R Programming TOC
Learn R Programming. R is a programming dialect and condition normally utilized in factual figuring, information examination and logical research. It is a standout amongst the most prevalent dialects utilized by analysts, information investigators, specialists and advertisers to recover, clean, examine, envision and present information.
Module 1: Introduction to Business Analytics
Introduction to terms like Business Intelligence, Business Analytics, Data, Information, how information hierarchy can be improved/introduced, understanding Business Analytics and R, knowledge about the R language, its community and ecosystem, understand the use of 'R' in the industry, compare R with other software in analytics, Install R and the packages useful for the course, perform basic operations in R using command line, learn the use of IDE R Studio and Various GUI, use the ‘R help’ feature in R, knowledge about the worldwide R community collaboration.

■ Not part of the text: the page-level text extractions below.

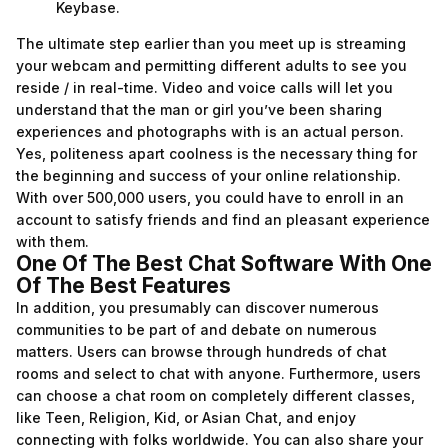
Keybase.
The ultimate step earlier than you meet up is streaming
your webcam and permitting different adults to see you
reside / in real-time. Video and voice calls will let you
understand that the man or girl you’ve been sharing
experiences and photographs with is an actual person.
Yes, politeness apart coolness is the necessary thing for
the beginning and success of your online relationship.
With over 500,000 users, you could have to enroll in an
account to satisfy friends and find an pleasant experience
with them.
One Of The Best Chat Software With One
Of The Best Features
In addition, you presumably can discover numerous
communities to be part of and debate on numerous
matters. Users can browse through hundreds of chat
rooms and select to chat with anyone. Furthermore, users
can choose a chat room on completely different classes,
like Teen, Religion, Kid, or Asian Chat, and enjoy
connecting with folks worldwide. You can also share your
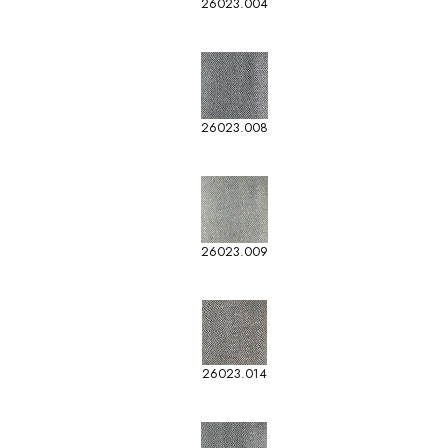
26023.004
26023.008
26023.009
26023.014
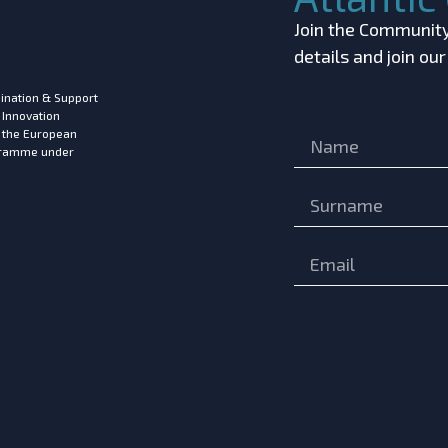
Join the Community!
details and join ou
ination & Support
 Innovation
m the European
ogramme under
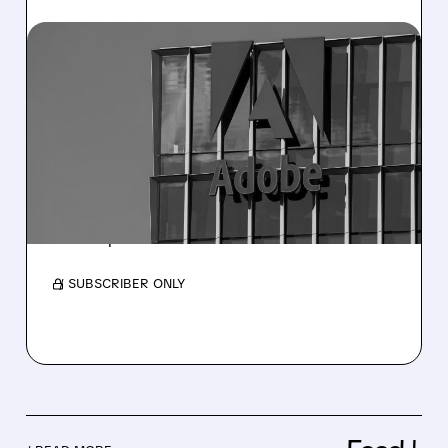
07/02/2026 · 6:35 AM
HSBC TURNS BULLISH ON
ADOBE: $308 PRICE
TARGET SIGNALS 46%
UPSIDE
The upgrade highlights Adobe’s resilience to
AI disruption and its attractive valuation.
/ SUBSCRIBER ONLY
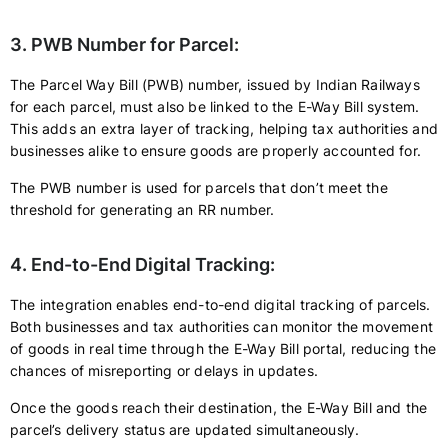
3. PWB Number for Parcel:
The Parcel Way Bill (PWB) number, issued by Indian Railways
for each parcel, must also be linked to the E-Way Bill system.
This adds an extra layer of tracking, helping tax authorities and
businesses alike to ensure goods are properly accounted for.
The PWB number is used for parcels that don’t meet the
threshold for generating an RR number.
4. End-to-End Digital Tracking:
The integration enables end-to-end digital tracking of parcels.
Both businesses and tax authorities can monitor the movement
of goods in real time through the E-Way Bill portal, reducing the
chances of misreporting or delays in updates.
Once the goods reach their destination, the E-Way Bill and the
parcel’s delivery status are updated simultaneously.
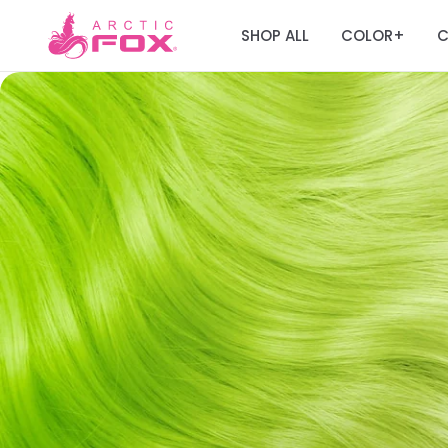
SHOP ALL
COLOR
C
+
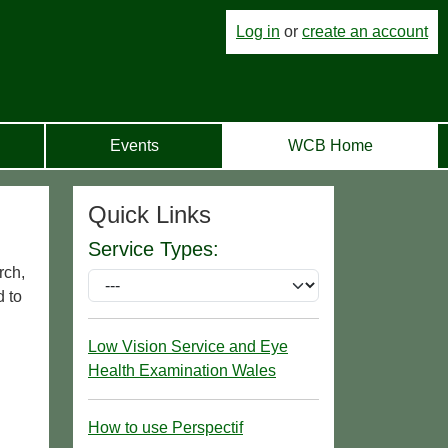
Log in
or
create an account
Events
WCB Home
Quick Links
Service Types:
rch,
d to
Low Vision Service and Eye
Health Examination Wales
How to use Perspectif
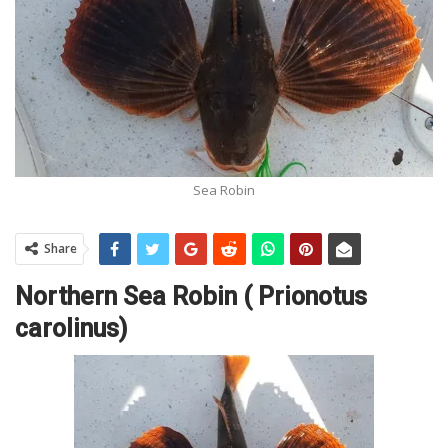
Sea Robin
Share
Northern Sea Robin ( Prionotus
carolinus)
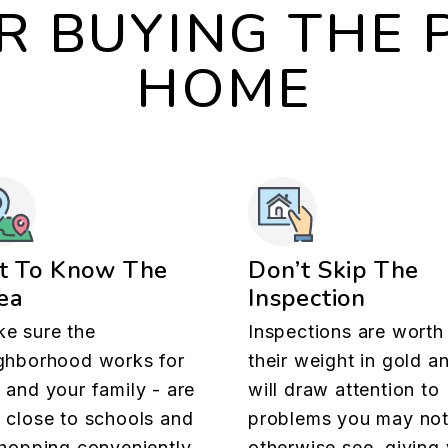
OR BUYING THE 
HOME
t To Know The
Don’t Skip The
ea
Inspection
e sure the
Inspections are worth
ghborhood works for
their weight in gold a
 and your family - are
will draw attention to
 close to schools and
problems you may no
shopping conveniently
otherwise see, giving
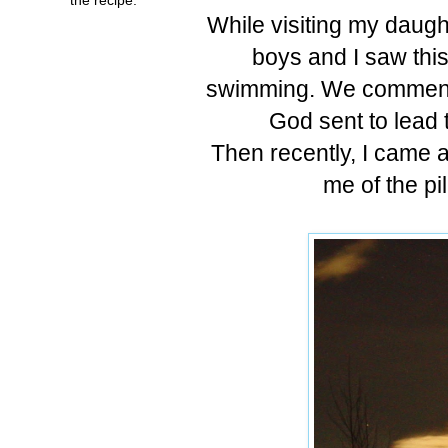
While visiting my daug
boys and I saw thi
swimming. We commented
God sent to lead 
Then recently, I came a
me of the pil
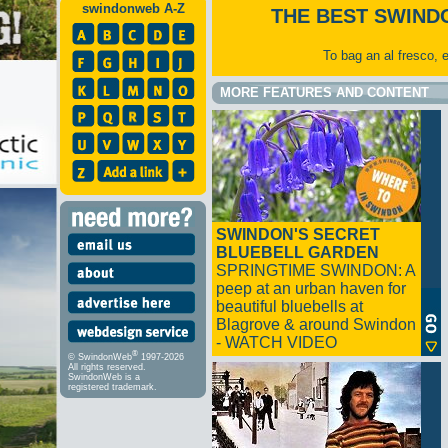
swindonweb A-Z
THE BEST SWIND
To bag an al fresco, 
MORE FEATURES AND CONTENT
SWINDON'S SECRET
BLUEBELL GARDEN
SPRINGTIME SWINDON: A
peep at an urban haven for
beautiful bluebells at
Blagrove & around Swindon
- WATCH VIDEO
®
© SwindonWeb
1997-2026
All rights reserved.
SwindonWeb is a
registered trademark.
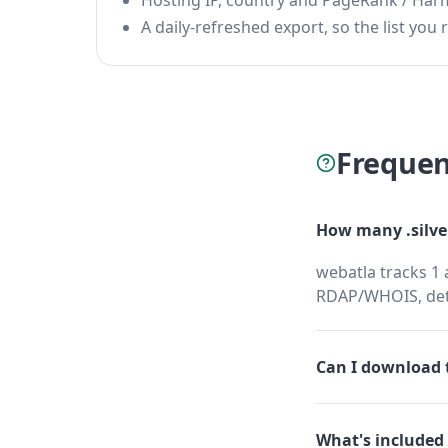
Hosting IP, country and PageRank / Har
A daily-refreshed export, so the list you r
Frequen
How many .silve
webatla tracks 1 
RDAP/WHOIS, dete
Can I download t
What's included 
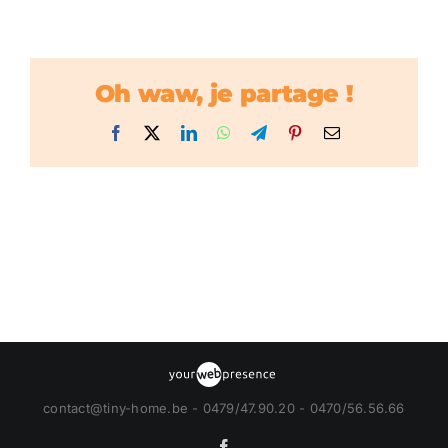
Oh waw, je partage !
Facebook
X
LinkedIn
WhatsApp
Telegram
Pinterest
Email
contact@tiny-home.be - 0479/47.90.20 - 0470/56.56.66
Facebook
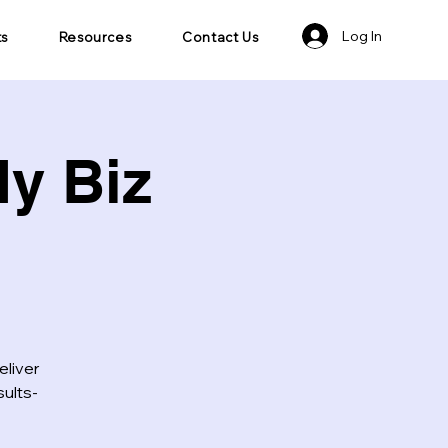
Log In
ts
Resources
Contact Us
y Biz
eliver
sults-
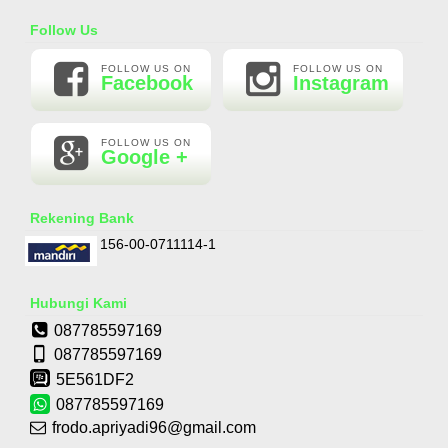
Essential Oil Rasa Passion Fruit
Follow Us
Rp 160.000
210.000
FOLLOW US ON
FOLLOW US ON
Facebook
Instagram
FOLLOW US ON
Google +
Rekening Bank
156-00-0711114-1
Hubungi Kami
087785597169
087785597169
5E561DF2
087785597169
frodo.apriyadi96@gmail.com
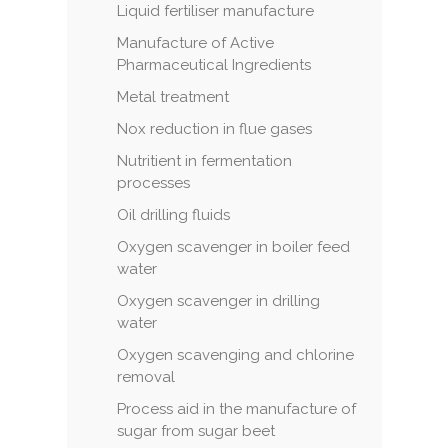
Liquid fertiliser manufacture
Manufacture of Active
Pharmaceutical Ingredients
Metal treatment
Nox reduction in flue gases
Nutritient in fermentation
processes
Oil drilling fluids
Oxygen scavenger in boiler feed
water
Oxygen scavenger in drilling
water
Oxygen scavenging and chlorine
removal
Process aid in the manufacture of
sugar from sugar beet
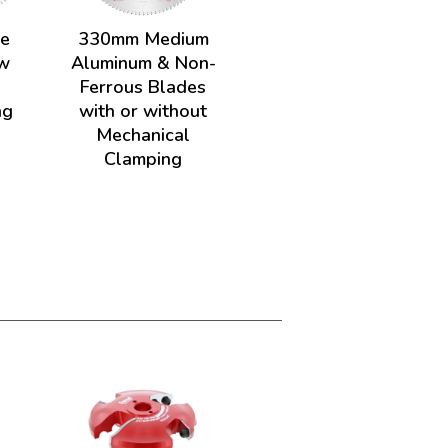
de
330mm Medium
w
Aluminum & Non-
Ferrous Blades
ng
with or without
Mechanical
Clamping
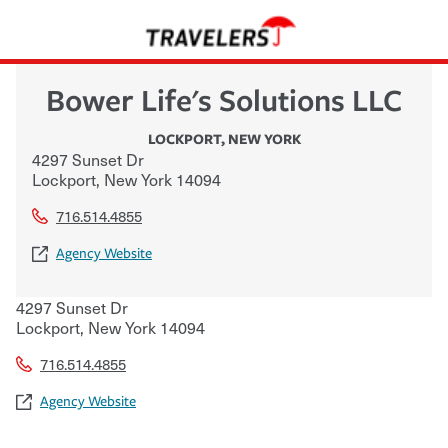
Bower Life's Solutions LLC
LOCKPORT
,
NEW YORK
4297 Sunset Dr
Lockport
,
New York
14094
716.514.4855
Agency Website
4297 Sunset Dr
Lockport
,
New York
14094
716.514.4855
Agency Website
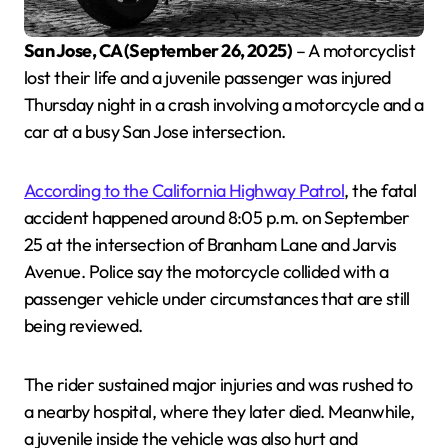
San Jose, CA (September 26, 2025)
– A motorcyclist
lost their life and a juvenile passenger was injured
Thursday night in a crash involving a motorcycle and a
car at a busy San Jose intersection.
According to the California Highway Patrol
, the fatal
accident happened around 8:05 p.m. on September
25 at the intersection of Branham Lane and Jarvis
Avenue. Police say the motorcycle collided with a
passenger vehicle under circumstances that are still
being reviewed.
The rider sustained major injuries and was rushed to
a nearby hospital, where they later died. Meanwhile,
a juvenile inside the vehicle was also hurt and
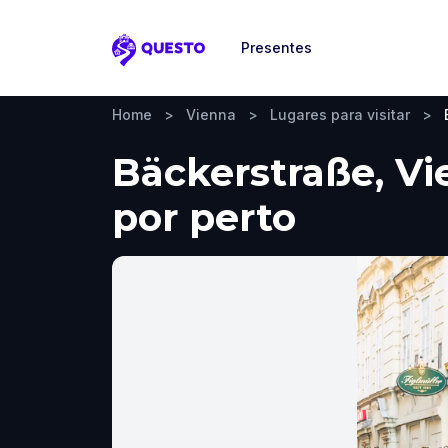
Presentes
Questo
Home
>
Vienna
>
Lugares para visitar
>
Bäckerstraße, Vie
por perto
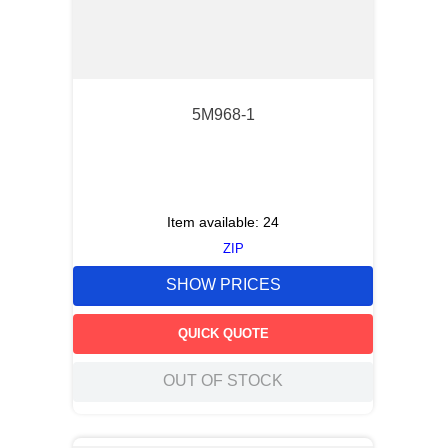
5M968-1
Item available:
24
ZIP
SHOW PRICES
QUICK QUOTE
OUT OF STOCK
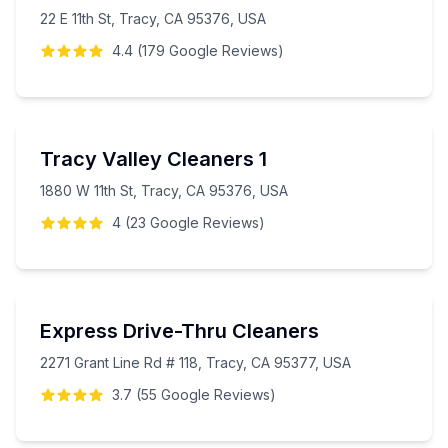
22 E 11th St, Tracy, CA 95376, USA
4.4
(
179
Google
Reviews
)
Tracy Valley Cleaners 1
1880 W 11th St, Tracy, CA 95376, USA
4
(
23
Google
Reviews
)
Express Drive-Thru Cleaners
2271 Grant Line Rd # 118, Tracy, CA 95377, USA
3.7
(
55
Google
Reviews
)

Module 2: Introduction to R Programming
The various kinds of data types in R and its appropriate uses, the built-in functions in R like: seq(), cbind (), rbind(), merge(), knowledge on the various subsetting methods, summarize data by using functions like: str(), class(), length(), nrow(), ncol(), use of functions like head(), tail(), for inspecting data, Indulge in a class activity to summarize data, dplyr package to perform SQL join in R
Module 3: Data Manipulation in R
The various steps involved in Data Cleaning, functions used in Data Inspection, tackling the problems faced during Data Cleaning, uses of the functions like grepl(), grep(), sub(), Coerce the data, uses of the apply() functions.
Module 4: Data Import Techniques in R
Import data from spreadsheets and text files into R, import data from other statistical formats like sas7bdat and spss, packages installation used for database import, connect to RDBMS from R using ODBC and basic SQL queries in R, basics of Web Scraping.
Module 5: Exploratory Data Analysis
Understanding the Exploratory Data Analysis(EDA), implementation of EDA on various datasets, Boxplots, whiskers of Boxplots. understanding the cor() in R, EDA functions like summarize(), llist(), multiple packages in R for data analysis, the Fancy plots like the Segment plot, HC plot in R.
Module 6: Data Visualization in R
Understanding on Data Visualization, graphical functions present in R, plot various graphs like tableplot, histogram, Boxplot, customizing Graphical Parameters to improvise plots, understanding GUIs like Deducer and R Commander, introduction to Spatial Analysis.
Module 7: Data mining: clustering techniques
Introduction to Data Mining, Understanding Machine Learning, Supervised and Unsupervised Machine Learning Algorithms, K-means Clustering.
Module 8: Data Mining: Association rule mining and Sentiment analysis
Association Rule Mining, User Based Collaborative Filtering (UBCF), Item Based Collaborative Filtering (IBCF)
Module 9: Linear and Logistic Regression
Linear Regression, Logistic Regression.
Module 10: Annova and Predictive Analysis and Data Mining: Decision Trees and Random forest
Anova, Sentiment Analysis, Decision Tree, the 3 elements for classification of a Decision Tree, Entropy, Gini Index, Pruning and Information Gain, bagging of Regression and Classification Trees, concepts of Random Forest, working of Random Forest, features of Random Forest, among others.